Only lines holding "CrtYd" are needed; copy each of them from the data below.

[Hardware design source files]

= = = = =

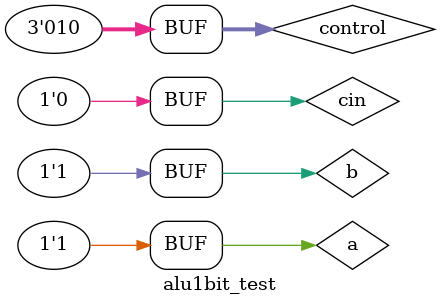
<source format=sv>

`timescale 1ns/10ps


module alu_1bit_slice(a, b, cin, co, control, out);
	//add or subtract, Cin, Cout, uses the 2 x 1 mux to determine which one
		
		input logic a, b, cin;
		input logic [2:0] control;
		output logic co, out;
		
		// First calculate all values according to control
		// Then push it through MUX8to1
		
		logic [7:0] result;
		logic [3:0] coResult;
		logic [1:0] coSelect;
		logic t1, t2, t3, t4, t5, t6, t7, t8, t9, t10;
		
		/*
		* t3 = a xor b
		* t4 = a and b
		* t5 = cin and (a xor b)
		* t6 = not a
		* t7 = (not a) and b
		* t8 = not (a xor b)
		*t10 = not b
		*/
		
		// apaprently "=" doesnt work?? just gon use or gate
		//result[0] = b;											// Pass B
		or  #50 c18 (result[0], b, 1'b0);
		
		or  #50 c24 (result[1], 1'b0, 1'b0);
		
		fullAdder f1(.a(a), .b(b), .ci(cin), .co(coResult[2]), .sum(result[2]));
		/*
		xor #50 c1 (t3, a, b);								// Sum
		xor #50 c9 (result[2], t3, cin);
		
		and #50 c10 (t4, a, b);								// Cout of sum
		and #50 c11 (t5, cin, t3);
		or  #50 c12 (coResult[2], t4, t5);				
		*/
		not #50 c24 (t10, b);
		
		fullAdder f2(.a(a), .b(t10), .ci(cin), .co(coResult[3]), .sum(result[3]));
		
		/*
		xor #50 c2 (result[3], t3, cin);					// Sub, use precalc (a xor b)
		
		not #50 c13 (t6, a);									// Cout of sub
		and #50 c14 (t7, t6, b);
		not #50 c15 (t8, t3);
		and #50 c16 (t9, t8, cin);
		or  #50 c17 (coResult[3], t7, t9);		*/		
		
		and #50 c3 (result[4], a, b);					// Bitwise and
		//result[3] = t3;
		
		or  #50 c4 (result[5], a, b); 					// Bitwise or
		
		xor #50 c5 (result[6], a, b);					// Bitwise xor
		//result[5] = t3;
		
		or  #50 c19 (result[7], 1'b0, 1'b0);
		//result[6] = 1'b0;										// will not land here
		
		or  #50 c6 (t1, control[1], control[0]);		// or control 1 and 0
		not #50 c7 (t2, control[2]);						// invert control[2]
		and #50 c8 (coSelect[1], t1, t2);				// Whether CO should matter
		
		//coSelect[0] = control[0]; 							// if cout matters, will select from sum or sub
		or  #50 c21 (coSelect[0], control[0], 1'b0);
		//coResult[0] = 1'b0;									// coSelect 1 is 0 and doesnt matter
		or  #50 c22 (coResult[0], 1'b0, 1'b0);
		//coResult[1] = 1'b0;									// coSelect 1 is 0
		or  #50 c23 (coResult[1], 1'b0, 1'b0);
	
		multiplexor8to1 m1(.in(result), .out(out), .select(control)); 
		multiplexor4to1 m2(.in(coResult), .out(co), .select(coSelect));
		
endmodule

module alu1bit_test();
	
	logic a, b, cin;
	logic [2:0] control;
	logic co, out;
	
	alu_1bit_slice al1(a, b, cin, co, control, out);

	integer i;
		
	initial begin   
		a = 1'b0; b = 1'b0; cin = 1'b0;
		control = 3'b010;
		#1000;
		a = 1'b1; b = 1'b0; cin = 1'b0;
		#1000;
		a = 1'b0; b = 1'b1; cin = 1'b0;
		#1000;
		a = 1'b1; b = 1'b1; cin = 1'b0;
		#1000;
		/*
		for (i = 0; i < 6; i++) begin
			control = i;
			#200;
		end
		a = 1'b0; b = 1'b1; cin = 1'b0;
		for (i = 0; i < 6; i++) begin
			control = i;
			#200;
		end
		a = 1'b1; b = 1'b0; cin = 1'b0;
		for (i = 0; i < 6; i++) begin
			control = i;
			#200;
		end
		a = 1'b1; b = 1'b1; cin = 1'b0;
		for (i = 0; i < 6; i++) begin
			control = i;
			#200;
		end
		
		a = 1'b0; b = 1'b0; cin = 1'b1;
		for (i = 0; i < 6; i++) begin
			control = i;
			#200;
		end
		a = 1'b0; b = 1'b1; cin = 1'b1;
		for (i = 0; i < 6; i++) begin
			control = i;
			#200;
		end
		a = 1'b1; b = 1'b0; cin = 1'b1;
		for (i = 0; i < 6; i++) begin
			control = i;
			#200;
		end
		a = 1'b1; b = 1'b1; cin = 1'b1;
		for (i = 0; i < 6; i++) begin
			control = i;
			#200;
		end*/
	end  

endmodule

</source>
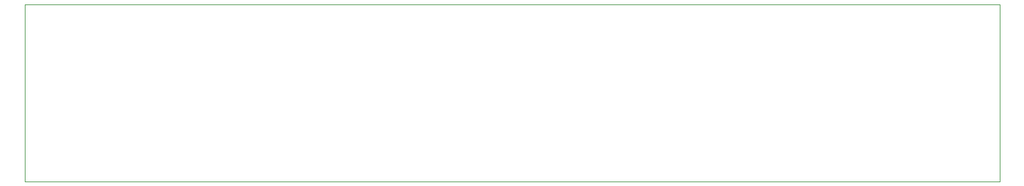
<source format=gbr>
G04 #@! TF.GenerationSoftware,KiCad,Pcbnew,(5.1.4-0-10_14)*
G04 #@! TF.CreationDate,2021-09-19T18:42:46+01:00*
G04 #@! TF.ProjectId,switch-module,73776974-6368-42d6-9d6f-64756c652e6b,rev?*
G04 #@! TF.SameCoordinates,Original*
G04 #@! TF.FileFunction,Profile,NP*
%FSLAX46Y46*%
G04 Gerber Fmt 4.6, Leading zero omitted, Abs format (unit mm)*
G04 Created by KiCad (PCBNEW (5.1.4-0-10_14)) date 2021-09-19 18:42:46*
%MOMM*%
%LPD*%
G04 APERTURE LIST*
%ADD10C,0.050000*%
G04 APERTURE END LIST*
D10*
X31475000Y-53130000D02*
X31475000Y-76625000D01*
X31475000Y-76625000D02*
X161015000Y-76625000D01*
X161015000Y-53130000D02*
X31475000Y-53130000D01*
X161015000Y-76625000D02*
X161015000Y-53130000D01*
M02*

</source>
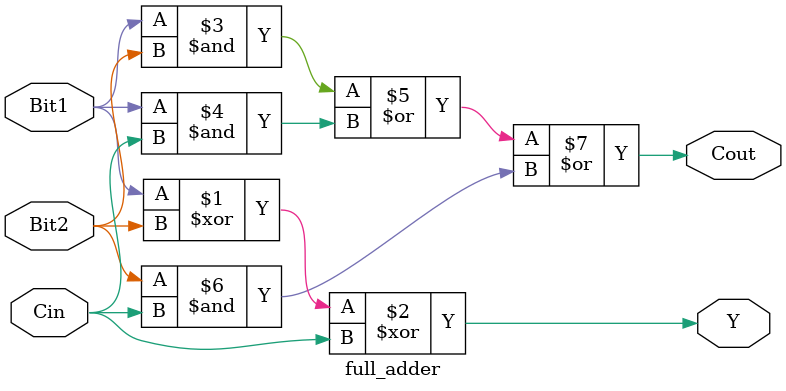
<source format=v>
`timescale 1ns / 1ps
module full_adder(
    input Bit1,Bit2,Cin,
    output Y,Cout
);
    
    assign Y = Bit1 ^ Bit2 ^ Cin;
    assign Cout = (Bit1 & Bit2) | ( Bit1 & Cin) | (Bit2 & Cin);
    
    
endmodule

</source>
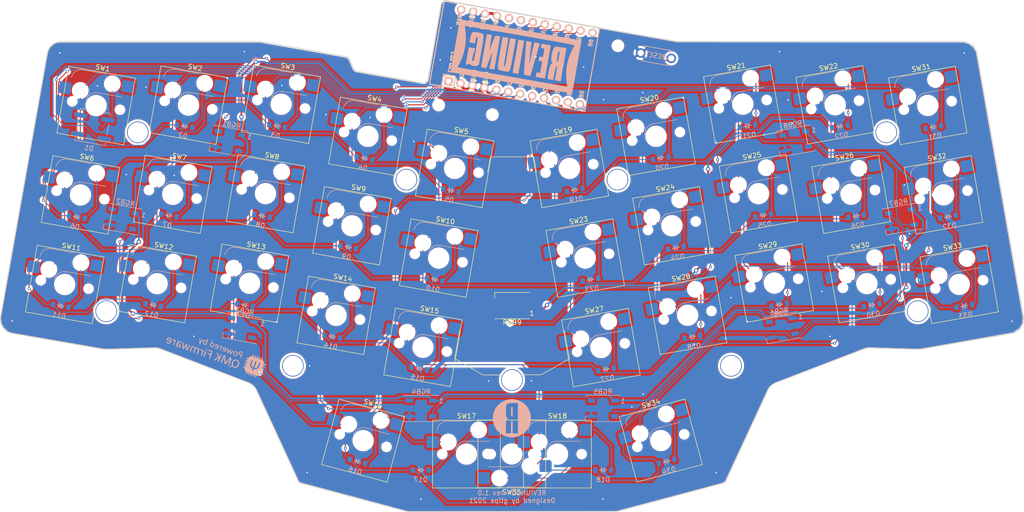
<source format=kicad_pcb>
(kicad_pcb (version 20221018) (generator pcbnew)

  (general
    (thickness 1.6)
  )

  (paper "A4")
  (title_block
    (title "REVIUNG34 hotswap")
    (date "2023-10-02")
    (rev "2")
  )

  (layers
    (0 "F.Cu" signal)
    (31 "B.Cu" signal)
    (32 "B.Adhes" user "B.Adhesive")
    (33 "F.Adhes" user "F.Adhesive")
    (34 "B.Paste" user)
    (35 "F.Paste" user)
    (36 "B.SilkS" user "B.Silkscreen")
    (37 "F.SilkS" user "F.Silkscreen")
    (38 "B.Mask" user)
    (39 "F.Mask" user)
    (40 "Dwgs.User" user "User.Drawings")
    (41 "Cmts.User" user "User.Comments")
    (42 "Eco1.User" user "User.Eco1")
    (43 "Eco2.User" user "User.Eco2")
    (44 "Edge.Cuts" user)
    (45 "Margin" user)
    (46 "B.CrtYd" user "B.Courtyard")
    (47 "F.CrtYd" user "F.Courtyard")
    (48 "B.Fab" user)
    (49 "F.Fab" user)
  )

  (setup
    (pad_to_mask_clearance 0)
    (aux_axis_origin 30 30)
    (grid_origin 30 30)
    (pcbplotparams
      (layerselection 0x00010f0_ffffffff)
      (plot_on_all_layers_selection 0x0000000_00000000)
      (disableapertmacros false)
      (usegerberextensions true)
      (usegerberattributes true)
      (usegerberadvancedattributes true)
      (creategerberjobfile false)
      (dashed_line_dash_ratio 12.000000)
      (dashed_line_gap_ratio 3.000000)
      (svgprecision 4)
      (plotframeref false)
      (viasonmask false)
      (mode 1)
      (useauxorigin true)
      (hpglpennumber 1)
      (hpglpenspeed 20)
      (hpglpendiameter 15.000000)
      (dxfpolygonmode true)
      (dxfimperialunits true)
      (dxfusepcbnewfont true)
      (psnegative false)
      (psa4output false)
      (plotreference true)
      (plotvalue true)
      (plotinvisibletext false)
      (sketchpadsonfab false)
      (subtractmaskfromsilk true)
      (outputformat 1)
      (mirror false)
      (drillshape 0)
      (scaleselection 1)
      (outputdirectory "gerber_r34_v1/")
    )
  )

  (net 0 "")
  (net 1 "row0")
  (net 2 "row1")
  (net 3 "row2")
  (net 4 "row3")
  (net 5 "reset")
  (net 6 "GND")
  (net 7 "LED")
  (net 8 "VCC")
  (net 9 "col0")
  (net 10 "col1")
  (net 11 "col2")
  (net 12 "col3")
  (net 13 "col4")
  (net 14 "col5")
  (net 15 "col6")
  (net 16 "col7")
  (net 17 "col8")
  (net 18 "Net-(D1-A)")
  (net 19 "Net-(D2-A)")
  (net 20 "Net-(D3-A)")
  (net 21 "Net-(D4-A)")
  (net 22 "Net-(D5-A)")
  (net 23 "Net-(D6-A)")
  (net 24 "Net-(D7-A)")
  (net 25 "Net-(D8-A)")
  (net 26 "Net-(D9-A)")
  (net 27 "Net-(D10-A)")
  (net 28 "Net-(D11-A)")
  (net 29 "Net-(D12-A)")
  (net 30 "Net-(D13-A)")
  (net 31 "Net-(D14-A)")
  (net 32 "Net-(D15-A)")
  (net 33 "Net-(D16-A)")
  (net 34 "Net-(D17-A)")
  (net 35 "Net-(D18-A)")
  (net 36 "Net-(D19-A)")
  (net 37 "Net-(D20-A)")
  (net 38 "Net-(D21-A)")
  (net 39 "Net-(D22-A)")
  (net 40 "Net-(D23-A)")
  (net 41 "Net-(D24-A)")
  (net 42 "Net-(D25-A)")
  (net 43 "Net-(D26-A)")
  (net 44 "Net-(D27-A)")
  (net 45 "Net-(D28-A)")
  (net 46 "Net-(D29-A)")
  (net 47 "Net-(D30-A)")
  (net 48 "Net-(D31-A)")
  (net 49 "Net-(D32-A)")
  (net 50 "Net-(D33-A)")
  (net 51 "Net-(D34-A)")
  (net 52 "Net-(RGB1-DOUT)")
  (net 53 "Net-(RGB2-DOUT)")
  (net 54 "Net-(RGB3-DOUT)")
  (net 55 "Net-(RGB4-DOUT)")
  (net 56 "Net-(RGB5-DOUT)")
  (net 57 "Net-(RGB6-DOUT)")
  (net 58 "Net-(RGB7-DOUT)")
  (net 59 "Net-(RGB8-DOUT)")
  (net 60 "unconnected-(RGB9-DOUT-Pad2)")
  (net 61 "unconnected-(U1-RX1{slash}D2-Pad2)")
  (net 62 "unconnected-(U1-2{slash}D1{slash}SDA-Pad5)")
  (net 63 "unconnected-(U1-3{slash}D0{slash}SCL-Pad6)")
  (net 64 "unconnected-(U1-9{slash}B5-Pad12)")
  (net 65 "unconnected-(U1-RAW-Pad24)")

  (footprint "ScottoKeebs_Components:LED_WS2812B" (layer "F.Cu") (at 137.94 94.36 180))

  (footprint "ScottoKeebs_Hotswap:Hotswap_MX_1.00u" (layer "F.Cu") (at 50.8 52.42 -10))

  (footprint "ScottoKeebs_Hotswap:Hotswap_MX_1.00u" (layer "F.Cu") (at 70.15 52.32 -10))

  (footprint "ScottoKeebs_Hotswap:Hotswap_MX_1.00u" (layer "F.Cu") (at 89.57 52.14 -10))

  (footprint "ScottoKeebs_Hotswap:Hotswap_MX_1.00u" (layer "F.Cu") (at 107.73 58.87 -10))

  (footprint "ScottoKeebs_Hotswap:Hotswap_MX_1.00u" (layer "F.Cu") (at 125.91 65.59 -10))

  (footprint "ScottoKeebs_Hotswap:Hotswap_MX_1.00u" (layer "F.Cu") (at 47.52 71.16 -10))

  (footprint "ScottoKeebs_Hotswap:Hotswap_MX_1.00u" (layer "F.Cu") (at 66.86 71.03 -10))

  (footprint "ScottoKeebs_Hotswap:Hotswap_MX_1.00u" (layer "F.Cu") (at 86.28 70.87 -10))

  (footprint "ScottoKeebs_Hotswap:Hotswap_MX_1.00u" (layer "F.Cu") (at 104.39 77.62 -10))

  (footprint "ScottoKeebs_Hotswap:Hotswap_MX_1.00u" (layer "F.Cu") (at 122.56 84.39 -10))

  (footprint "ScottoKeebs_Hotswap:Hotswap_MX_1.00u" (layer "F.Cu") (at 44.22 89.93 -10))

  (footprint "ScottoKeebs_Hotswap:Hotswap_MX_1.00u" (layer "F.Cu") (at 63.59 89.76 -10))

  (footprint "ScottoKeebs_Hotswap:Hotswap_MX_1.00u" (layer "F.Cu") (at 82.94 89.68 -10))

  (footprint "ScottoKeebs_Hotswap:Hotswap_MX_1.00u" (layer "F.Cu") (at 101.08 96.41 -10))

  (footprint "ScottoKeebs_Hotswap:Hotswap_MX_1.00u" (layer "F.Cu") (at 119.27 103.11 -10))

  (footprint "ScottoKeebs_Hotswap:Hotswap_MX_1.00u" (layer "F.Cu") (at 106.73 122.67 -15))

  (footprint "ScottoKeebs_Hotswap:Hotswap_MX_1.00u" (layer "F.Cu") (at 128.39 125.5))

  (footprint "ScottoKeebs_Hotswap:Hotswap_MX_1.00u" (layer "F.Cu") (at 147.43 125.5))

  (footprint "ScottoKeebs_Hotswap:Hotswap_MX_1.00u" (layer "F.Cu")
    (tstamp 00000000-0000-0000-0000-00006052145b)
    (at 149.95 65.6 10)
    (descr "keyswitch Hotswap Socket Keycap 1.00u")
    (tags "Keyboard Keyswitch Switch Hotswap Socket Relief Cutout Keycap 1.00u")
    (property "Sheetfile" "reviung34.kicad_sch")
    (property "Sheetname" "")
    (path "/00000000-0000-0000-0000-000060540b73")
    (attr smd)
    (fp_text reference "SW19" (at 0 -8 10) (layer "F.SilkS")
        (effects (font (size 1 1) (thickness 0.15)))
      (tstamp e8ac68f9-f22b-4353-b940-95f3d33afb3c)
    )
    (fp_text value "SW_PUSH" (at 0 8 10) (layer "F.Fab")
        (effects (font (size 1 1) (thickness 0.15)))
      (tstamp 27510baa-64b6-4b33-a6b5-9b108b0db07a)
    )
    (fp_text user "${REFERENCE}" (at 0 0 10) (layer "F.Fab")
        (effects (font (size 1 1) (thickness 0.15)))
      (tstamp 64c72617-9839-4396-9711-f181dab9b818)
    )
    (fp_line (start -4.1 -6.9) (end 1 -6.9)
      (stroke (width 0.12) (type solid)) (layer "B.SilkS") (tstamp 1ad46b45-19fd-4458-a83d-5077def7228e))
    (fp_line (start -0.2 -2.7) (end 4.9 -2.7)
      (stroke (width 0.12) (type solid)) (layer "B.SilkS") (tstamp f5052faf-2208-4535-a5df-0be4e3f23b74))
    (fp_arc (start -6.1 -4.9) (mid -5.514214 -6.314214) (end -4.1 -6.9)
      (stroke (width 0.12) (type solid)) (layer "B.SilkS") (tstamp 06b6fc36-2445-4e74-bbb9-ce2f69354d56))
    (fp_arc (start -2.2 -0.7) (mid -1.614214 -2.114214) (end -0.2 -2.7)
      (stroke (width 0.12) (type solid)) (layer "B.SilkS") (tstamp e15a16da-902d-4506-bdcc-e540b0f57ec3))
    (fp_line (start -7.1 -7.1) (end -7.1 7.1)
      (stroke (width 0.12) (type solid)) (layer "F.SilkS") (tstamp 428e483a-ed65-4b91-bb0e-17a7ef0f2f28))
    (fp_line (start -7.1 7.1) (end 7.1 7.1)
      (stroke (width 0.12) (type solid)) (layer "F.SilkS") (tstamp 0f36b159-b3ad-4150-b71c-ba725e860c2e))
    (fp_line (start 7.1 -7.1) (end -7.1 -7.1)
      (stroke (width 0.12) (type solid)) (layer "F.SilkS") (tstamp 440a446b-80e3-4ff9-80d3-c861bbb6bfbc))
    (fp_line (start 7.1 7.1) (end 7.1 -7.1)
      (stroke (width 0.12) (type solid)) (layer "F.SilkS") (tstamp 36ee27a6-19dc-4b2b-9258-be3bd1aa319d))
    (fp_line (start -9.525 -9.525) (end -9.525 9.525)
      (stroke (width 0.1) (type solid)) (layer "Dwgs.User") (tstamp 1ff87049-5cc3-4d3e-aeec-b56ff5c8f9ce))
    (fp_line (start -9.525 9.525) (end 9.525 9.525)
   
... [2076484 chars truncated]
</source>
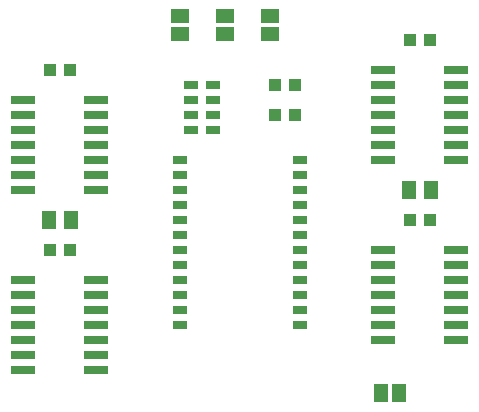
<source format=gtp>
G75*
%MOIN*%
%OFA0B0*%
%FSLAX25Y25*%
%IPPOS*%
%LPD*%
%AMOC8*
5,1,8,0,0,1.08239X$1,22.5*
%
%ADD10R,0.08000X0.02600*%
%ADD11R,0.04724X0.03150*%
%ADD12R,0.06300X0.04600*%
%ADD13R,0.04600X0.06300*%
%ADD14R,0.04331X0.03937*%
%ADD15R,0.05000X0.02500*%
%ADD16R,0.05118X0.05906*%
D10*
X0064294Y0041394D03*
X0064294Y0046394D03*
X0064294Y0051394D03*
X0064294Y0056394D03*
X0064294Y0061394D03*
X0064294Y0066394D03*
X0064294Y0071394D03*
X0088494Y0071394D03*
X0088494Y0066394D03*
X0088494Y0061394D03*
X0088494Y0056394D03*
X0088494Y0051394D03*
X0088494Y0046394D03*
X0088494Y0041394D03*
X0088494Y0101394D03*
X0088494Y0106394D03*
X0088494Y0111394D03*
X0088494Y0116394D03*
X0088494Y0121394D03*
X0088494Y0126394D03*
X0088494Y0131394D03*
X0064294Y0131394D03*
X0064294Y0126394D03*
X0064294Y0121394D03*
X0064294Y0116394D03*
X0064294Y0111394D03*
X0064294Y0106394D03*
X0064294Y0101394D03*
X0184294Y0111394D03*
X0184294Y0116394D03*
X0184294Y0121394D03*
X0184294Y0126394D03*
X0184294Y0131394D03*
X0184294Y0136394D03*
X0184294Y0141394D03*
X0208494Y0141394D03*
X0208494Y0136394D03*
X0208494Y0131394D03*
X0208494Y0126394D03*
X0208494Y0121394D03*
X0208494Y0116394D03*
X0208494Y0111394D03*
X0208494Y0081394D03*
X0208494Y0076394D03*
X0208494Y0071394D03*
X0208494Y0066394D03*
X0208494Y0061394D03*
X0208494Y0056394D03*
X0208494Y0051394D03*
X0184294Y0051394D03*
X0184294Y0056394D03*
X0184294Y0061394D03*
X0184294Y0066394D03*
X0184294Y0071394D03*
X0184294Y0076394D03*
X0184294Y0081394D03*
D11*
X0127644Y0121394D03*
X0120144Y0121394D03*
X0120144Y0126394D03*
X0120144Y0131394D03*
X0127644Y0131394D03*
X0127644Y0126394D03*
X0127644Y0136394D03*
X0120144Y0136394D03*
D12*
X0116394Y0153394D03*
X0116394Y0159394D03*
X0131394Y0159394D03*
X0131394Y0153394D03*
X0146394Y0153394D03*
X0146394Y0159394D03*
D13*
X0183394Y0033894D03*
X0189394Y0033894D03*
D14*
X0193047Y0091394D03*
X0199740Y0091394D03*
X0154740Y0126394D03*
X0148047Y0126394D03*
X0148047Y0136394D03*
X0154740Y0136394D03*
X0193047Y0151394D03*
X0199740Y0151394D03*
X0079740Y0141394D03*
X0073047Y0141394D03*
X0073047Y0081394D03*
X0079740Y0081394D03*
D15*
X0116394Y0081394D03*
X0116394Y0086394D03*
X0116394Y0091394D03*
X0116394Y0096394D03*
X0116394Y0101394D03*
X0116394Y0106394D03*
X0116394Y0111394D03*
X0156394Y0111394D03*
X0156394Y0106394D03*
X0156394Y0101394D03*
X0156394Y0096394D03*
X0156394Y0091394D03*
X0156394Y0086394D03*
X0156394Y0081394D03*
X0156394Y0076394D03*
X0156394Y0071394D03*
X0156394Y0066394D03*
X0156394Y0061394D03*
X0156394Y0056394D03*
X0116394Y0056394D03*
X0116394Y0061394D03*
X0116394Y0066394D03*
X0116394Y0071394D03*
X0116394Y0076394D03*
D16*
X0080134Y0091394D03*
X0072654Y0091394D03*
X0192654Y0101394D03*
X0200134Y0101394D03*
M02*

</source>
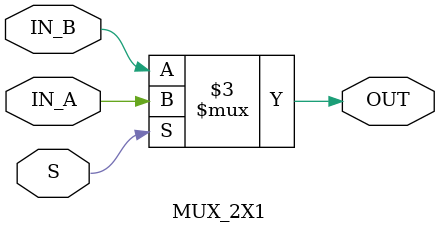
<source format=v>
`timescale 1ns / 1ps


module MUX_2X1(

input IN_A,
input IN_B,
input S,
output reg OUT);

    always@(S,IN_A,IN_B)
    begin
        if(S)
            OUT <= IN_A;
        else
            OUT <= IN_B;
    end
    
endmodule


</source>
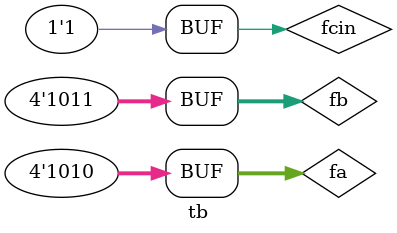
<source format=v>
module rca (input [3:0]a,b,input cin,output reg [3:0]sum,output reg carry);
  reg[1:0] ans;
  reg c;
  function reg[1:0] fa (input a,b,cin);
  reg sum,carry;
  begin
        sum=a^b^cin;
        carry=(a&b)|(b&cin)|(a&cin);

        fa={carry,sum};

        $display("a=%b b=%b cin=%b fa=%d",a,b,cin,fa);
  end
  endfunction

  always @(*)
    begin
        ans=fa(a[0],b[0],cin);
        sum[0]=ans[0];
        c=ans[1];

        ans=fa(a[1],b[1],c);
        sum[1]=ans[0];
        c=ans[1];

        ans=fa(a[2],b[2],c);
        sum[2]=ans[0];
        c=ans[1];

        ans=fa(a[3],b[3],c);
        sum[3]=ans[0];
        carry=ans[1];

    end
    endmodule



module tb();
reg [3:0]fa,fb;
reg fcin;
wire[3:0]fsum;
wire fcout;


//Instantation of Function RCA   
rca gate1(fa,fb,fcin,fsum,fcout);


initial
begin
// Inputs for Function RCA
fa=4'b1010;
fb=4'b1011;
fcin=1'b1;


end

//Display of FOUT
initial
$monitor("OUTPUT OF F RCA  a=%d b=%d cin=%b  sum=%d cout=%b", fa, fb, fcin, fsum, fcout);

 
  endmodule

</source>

= = = = =

* Solution for this problem *
    (46 "B.CrtYd" user "B.Courtyard")
    (47 "F.CrtYd" user "F.Courtyard")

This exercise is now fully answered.